TDX cares about memory contiguity. A single folio ensures memory contiguity.

Allowing one S-EPT mapping to cover multiple folios may also mean it's no longer
reasonable to pass "struct page" to tdh_phymem_page_wbinvd_hkid() for a
contiguous range larger than the page's folio range.

Additionally, we don't split private mappings in kvm_gmem_error_folio().
If smaller folios are allowed, splitting private mapping is required there.
(e.g., after splitting a 1GB folio to 4KB folios with 2MB mappings. Also, is it
possible for splitting a huge folio to fail partially, without merging the huge
folio back or further zapping?).
Not sure if there're other edge cases we're still missing.

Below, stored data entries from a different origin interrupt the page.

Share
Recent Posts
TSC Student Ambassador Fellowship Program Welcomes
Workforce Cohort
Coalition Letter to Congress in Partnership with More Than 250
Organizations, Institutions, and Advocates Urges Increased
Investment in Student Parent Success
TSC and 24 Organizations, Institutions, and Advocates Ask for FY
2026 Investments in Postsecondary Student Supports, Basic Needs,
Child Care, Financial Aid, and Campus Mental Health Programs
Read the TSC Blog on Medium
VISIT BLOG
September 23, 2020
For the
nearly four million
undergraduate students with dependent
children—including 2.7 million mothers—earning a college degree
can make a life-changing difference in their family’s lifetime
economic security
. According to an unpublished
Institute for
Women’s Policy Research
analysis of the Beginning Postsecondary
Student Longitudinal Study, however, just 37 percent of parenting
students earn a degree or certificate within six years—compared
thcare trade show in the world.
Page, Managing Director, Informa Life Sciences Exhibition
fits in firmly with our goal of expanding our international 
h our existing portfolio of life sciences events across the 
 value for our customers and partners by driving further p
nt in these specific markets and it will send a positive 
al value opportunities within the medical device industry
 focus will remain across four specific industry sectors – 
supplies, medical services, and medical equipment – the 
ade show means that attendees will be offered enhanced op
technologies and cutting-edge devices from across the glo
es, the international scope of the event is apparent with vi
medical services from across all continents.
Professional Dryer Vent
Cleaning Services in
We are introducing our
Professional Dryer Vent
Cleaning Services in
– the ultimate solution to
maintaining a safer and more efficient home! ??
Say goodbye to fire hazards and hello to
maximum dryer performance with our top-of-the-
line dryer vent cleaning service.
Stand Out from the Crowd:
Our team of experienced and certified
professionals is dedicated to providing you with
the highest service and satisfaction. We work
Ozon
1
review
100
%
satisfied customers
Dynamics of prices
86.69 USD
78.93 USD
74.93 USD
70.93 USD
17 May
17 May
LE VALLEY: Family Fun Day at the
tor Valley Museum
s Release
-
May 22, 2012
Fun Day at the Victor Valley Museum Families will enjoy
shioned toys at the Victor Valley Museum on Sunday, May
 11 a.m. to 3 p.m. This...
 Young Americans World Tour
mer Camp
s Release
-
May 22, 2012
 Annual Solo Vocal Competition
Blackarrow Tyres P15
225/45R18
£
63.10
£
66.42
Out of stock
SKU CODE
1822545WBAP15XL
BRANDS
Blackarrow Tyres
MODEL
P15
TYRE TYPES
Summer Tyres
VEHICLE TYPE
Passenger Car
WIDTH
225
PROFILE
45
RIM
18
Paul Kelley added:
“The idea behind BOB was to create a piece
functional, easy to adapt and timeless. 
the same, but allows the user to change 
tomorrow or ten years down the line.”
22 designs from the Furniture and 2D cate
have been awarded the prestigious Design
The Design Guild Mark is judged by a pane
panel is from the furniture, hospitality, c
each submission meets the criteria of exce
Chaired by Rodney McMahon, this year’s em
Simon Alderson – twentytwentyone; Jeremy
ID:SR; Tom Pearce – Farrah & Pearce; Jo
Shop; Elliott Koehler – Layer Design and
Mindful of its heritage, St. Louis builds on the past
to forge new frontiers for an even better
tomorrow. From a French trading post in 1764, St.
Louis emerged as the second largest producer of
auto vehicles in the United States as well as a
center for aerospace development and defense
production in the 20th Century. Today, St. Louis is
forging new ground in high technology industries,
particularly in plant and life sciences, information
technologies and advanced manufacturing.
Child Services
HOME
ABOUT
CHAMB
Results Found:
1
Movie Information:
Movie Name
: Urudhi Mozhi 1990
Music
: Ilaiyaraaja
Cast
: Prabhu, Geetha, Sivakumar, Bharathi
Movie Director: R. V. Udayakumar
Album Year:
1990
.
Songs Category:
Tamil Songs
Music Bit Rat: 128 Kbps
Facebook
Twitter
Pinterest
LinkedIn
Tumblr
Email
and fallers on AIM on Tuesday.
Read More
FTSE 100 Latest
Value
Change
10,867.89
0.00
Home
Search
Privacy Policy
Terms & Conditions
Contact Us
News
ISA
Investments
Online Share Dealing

> Separately, KVM could also enforce the folio size/memory contiguity vs
> mapping level rule, but TDX code shouldn't enforce KVM's rules. So if
> the check is deemed necessary, it still shouldn't be in TDX code, I
> think.
> 
> > Pro: Preventing zapping private memory until conversion is successful is good.
> >
> > However, could we achieve this benefit in other ways? For example, is it
> > possible to ensure hugetlb_restructuring_split_folio() can't fail by ensuring
> > split_entries() can't fail (via pre-allocation?) and disabling hugetlb_vmemmap
> > optimization? (hugetlb_vmemmap conversion is super slow according to my
> > observation and I always disable it).
> 
> HugeTLB vmemmap optimization gives us 1.6% of memory in savings. For a
> huge VM, multiplied by a large number of hosts, this is not a trivial
> amount of memory. It's one of the key reasons why we are using HugeTLB
> in guest_memfd in the first place, other than to be able to get high
> level page table mappings. We want this in production.
> 
> > Or pre-allocation for
> > vmemmap_remap_alloc()?
> >
> 
> Will investigate if this is possible as mentioned above. Thanks for the
> suggestion again!
> 
> > Dropping TDX's sanity check may only serve as our last resort. IMHO, zapping
> > private memory before conversion succeeds is still better than introducing the
> > mess between folio size and mapping size.
> >
> >> > I guess perhaps the question is, is it okay if the folios are smaller
> >> > than the mapping while conversion is in progress? Does the order matter
> >> > (split page table entries first vs split folios first)?
> >>
> >> Mapping a hugepage for memory that KVM _knows_ is contiguous and homogenous is
> >> conceptually totally fine, i.e. I'm not totally opposed to adding support for
> >> mapping multiple guest_memfd folios with a single hugepage.   As to whether we
> >> do (a) nothing, (b) change the refcounting, or (c) add support for mapping
> >> multiple folios in one page, probably comes down to which option provides "good
> >> enough" performance without incurring too much complexity.
>